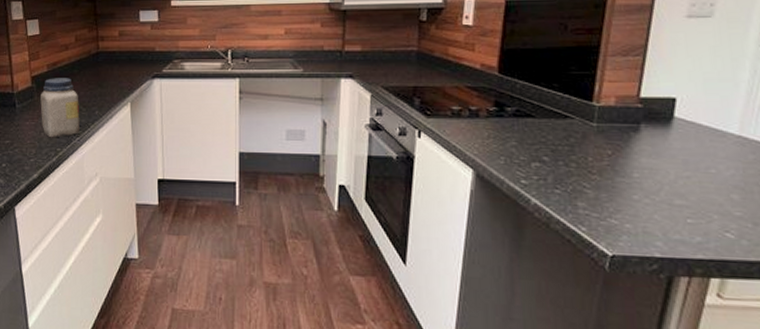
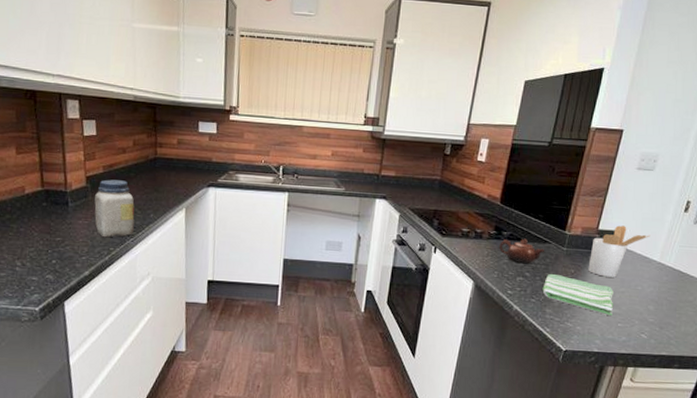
teapot: none [503,114,566,146] -> present [499,238,544,264]
dish towel: none [569,156,677,210] -> present [542,273,614,317]
utensil holder: none [631,90,720,158] -> present [588,225,651,278]

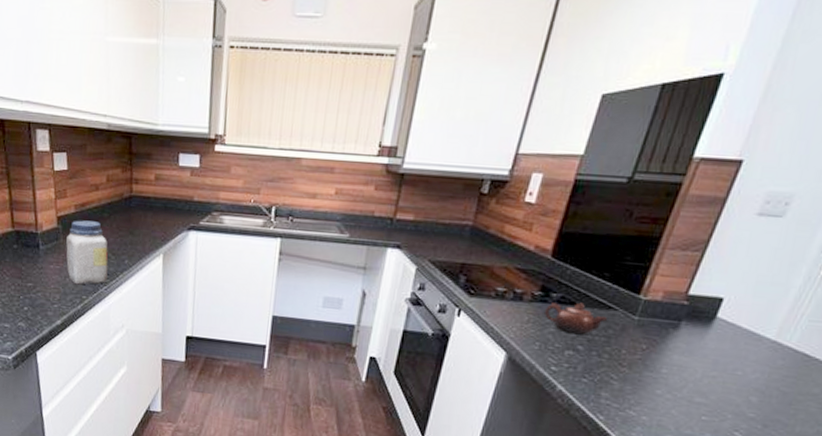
dish towel: present [542,273,614,317] -> none [598,348,701,407]
utensil holder: present [588,225,651,278] -> none [666,290,766,358]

.....

YOUR OBJECTIVE ::
From the first line to the last, return the records exactly and leave the pictures behind.

WRITTEN REPLY ::
teapot: none [503,114,566,146] -> present [499,238,544,264]
dish towel: none [569,156,677,210] -> present [542,273,614,317]
utensil holder: none [631,90,720,158] -> present [588,225,651,278]

dish towel: present [542,273,614,317] -> none [598,348,701,407]
utensil holder: present [588,225,651,278] -> none [666,290,766,358]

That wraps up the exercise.